**Task to complete:** From the entries below, return exactly the lines beginning at the one that contains "The City of Seattle has" and ending at the one that contains "Levy dollars will", both of them included, and only those lines.

**Recorded data:**
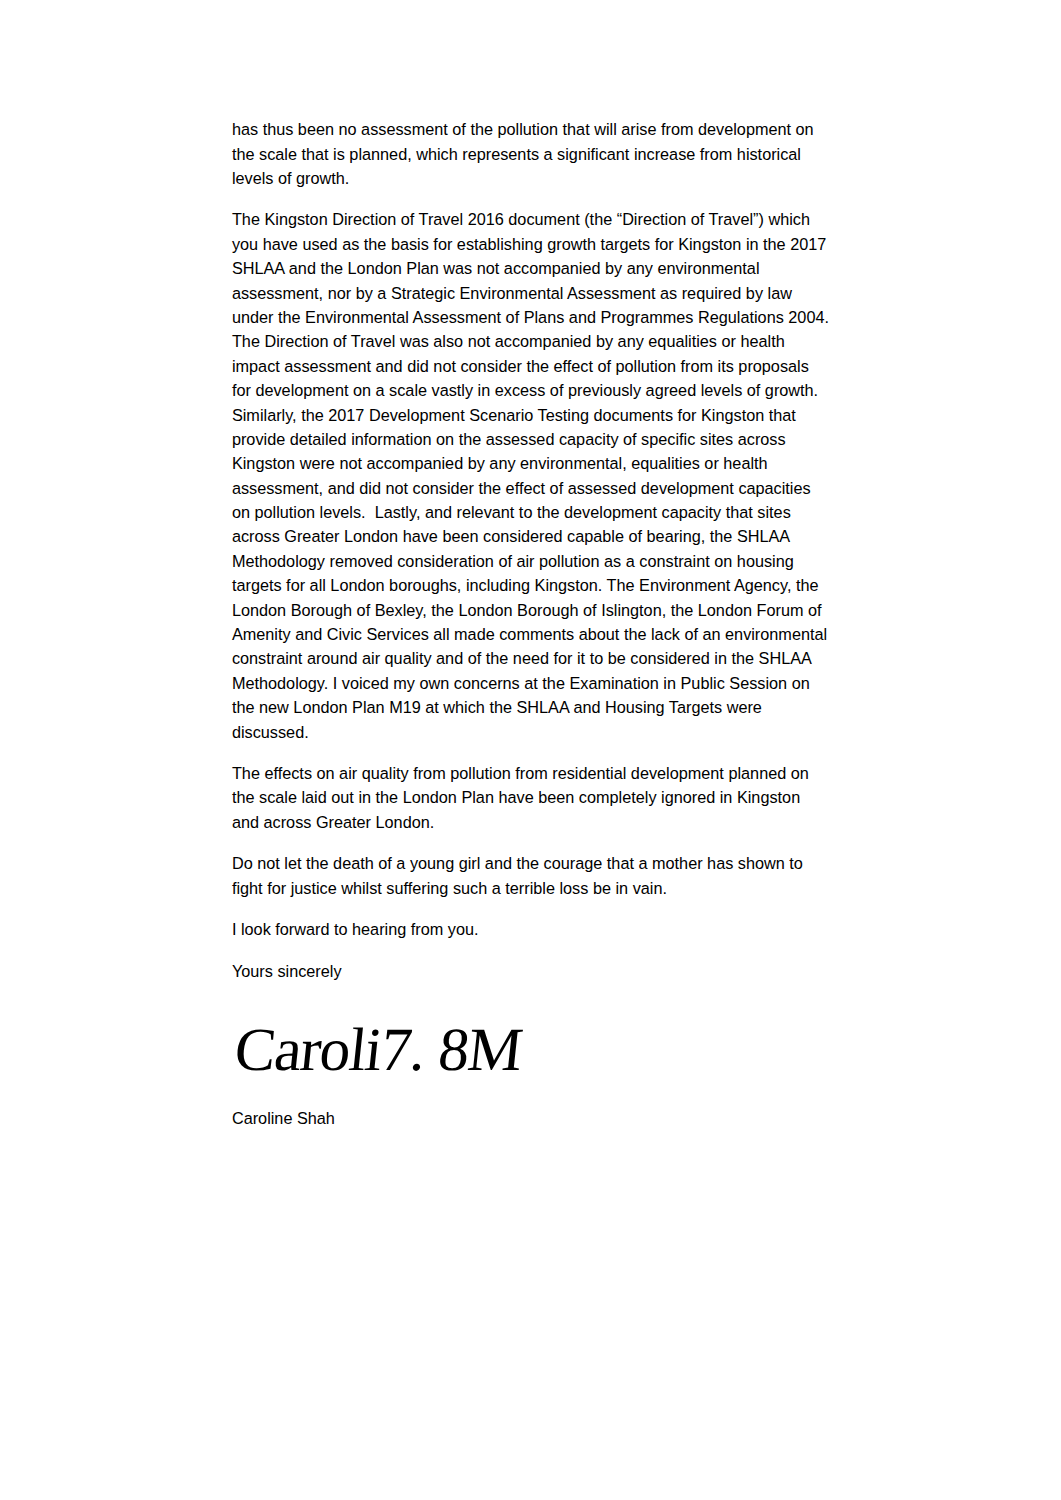has thus been no assessment of the pollution that will arise from development on the scale that is planned, which represents a significant increase from historical levels of growth.
The Kingston Direction of Travel 2016 document (the “Direction of Travel”) which you have used as the basis for establishing growth targets for Kingston in the 2017 SHLAA and the London Plan was not accompanied by any environmental assessment, nor by a Strategic Environmental Assessment as required by law under the Environmental Assessment of Plans and Programmes Regulations 2004. The Direction of Travel was also not accompanied by any equalities or health impact assessment and did not consider the effect of pollution from its proposals for development on a scale vastly in excess of previously agreed levels of growth. Similarly, the 2017 Development Scenario Testing documents for Kingston that provide detailed information on the assessed capacity of specific sites across Kingston were not accompanied by any environmental, equalities or health assessment, and did not consider the effect of assessed development capacities on pollution levels. Lastly, and relevant to the development capacity that sites across Greater London have been considered capable of bearing, the SHLAA Methodology removed consideration of air pollution as a constraint on housing targets for all London boroughs, including Kingston. The Environment Agency, the London Borough of Bexley, the London Borough of Islington, the London Forum of Amenity and Civic Services all made comments about the lack of an environmental constraint around air quality and of the need for it to be considered in the SHLAA Methodology. I voiced my own concerns at the Examination in Public Session on the new London Plan M19 at which the SHLAA and Housing Targets were discussed.
The effects on air quality from pollution from residential development planned on the scale laid out in the London Plan have been completely ignored in Kingston and across Greater London.
Do not let the death of a young girl and the courage that a mother has shown to fight for justice whilst suffering such a terrible loss be in vain.
I look forward to hearing from you.
Yours sincerely
Caroli7. 8M
Caroline Shah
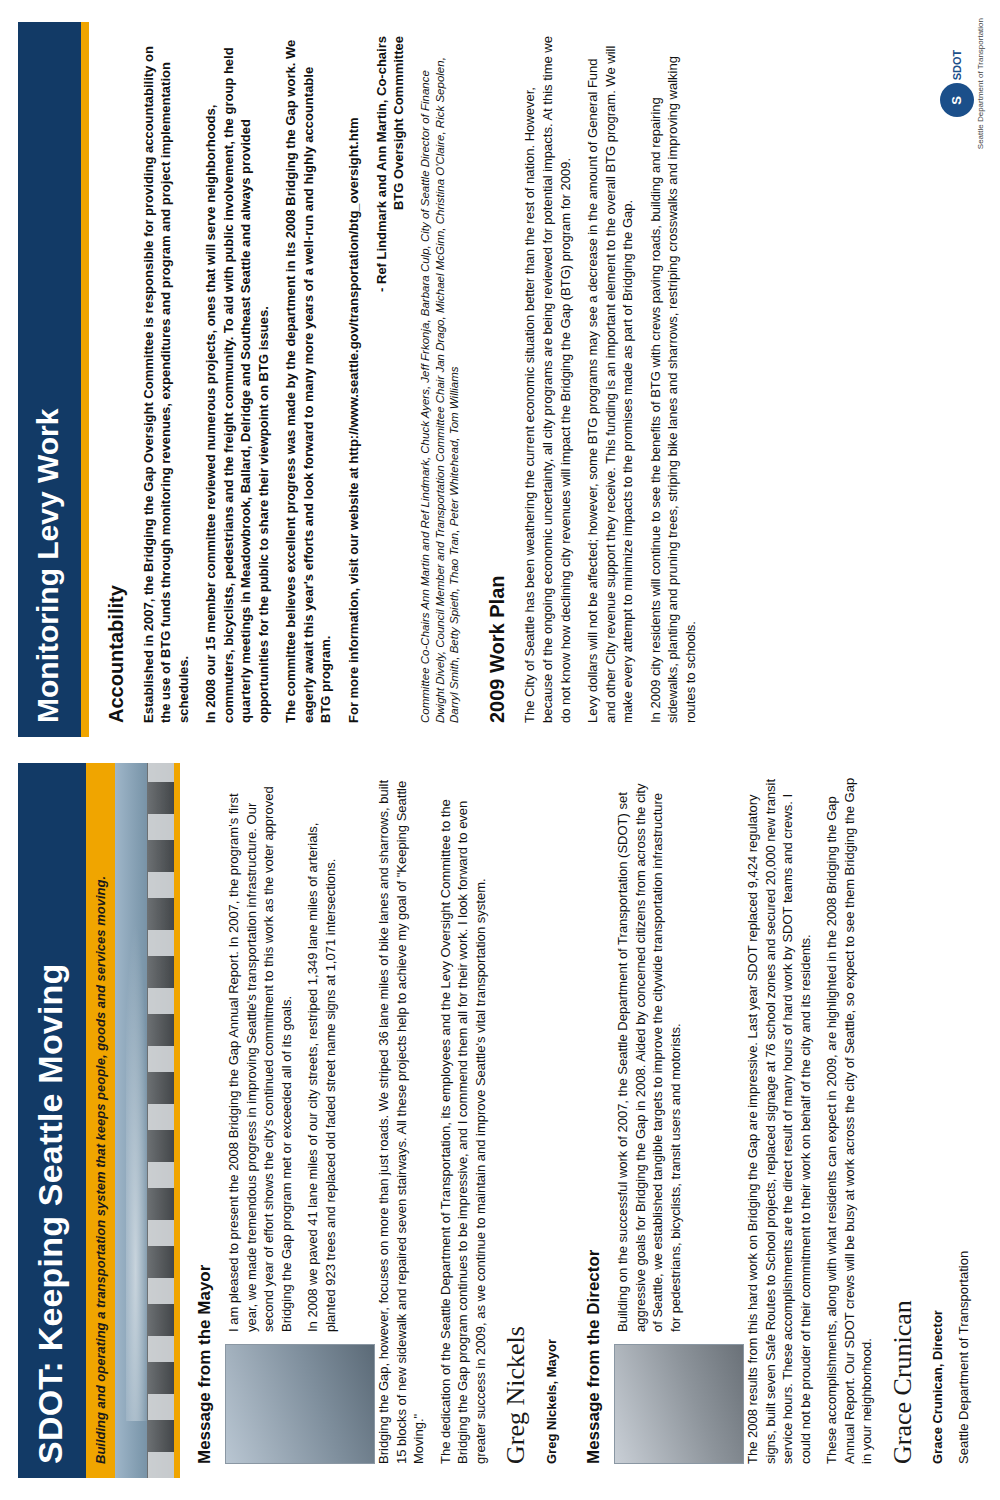SDOT: Keeping Seattle Moving
Building and operating a transportation system that keeps people, goods and services moving.
Message from the Mayor
I am pleased to present the 2008 Bridging the Gap Annual Report. In 2007, the program's first year, we made tremendous progress in improving Seattle's transportation infrastructure. Our second year of effort shows the city's continued commitment to this work as the voter approved Bridging the Gap program met or exceeded all of its goals.
In 2008 we paved 41 lane miles of our city streets, restriped 1,349 lane miles of arterials, planted 923 trees and replaced old faded street name signs at 1,071 intersections.
Bridging the Gap, however, focuses on more than just roads. We striped 36 lane miles of bike lanes and sharrows, built 15 blocks of new sidewalk and repaired seven stairways. All these projects help to achieve my goal of "Keeping Seattle Moving."
The dedication of the Seattle Department of Transportation, its employees and the Levy Oversight Committee to the Bridging the Gap program continues to be impressive, and I commend them all for their work. I look forward to even greater success in 2009, as we continue to maintain and improve Seattle's vital transportation system.
Greg Nickels
Greg Nickels, Mayor
Message from the Director
Building on the successful work of 2007, the Seattle Department of Transportation (SDOT) set aggressive goals for Bridging the Gap in 2008. Aided by concerned citizens from across the city of Seattle, we established tangible targets to improve the citywide transportation infrastructure for pedestrians, bicyclists, transit users and motorists.
The 2008 results from this hard work on Bridging the Gap are impressive. Last year SDOT replaced 9,424 regulatory signs, built seven Safe Routes to School projects, replaced signage at 76 school zones and secured 20,000 new transit service hours. These accomplishments are the direct result of many hours of hard work by SDOT teams and crews. I could not be prouder of their commitment to their work on behalf of the city and its residents.
These accomplishments, along with what residents can expect in 2009, are highlighted in the 2008 Bridging the Gap Annual Report. Our SDOT crews will be busy at work across the city of Seattle, so expect to see them Bridging the Gap in your neighborhood.
Grace Crunican
Grace Crunican, Director
Seattle Department of Transportation
Monitoring Levy Work
Accountability
Established in 2007, the Bridging the Gap Oversight Committee is responsible for providing accountability on the use of BTG funds through monitoring revenues, expenditures and program and project implementation schedules.
In 2008 our 15 member committee reviewed numerous projects, ones that will serve neighborhoods, commuters, bicyclists, pedestrians and the freight community. To aid with public involvement, the group held quarterly meetings in Meadowbrook, Ballard, Delridge and Southeast Seattle and always provided opportunities for the public to share their viewpoint on BTG issues.
The committee believes excellent progress was made by the department in its 2008 Bridging the Gap work. We eagerly await this year's efforts and look forward to many more years of a well-run and highly accountable BTG program.
For more information, visit our website at http://www.seattle.gov/transportation/btg_oversight.htm
- Ref Lindmark and Ann Martin, Co-chairs
BTG Oversight Commmittee
Committee Co-Chairs Ann Martin and Ref Lindmark, Chuck Ayers, Jeff Frkonja, Barbara Culp, City of Seattle Director of Finance Dwight Dively, Council Member and Transportation Committee Chair Jan Drago, Michael McGinn, Christina O'Claire, Rick Sepolen, Darryl Smith, Betty Spieth, Thao Tran, Peter Whitehead, Tom Williams
2009 Work Plan
The City of Seattle has been weathering the current economic situation better than the rest of nation. However, because of the ongoing economic uncertainty, all city programs are being reviewed for potential impacts. At this time we do not know how declining city revenues will impact the Bridging the Gap (BTG) program for 2009.
Levy dollars will not be affected; however, some BTG programs may see a decrease in the amount of General Fund and other City revenue support they receive. This funding is an important element to the overall BTG program. We will make every attempt to minimize impacts to the promises made as part of Bridging the Gap.
In 2009 city residents will continue to see the benefits of BTG with crews paving roads, building and repairing sidewalks, planting and pruning trees, striping bike lanes and sharrows, restriping crosswalks and improving walking routes to schools.
S SDOT Seattle Department of Transportation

**Response below:**
The City of Seattle has been weathering the current economic situation better than the rest of nation. However, because of the ongoing economic uncertainty, all city programs are being reviewed for potential impacts. At this time we do not know how declining city revenues will impact the Bridging the Gap (BTG) program for 2009.
Levy dollars will not be affected; however, some BTG programs may see a decrease in the amount of General Fund and other City revenue support they receive. This funding is an important element to the overall BTG program. We will make every attempt to minimize impacts to the promises made as part of Bridging the Gap.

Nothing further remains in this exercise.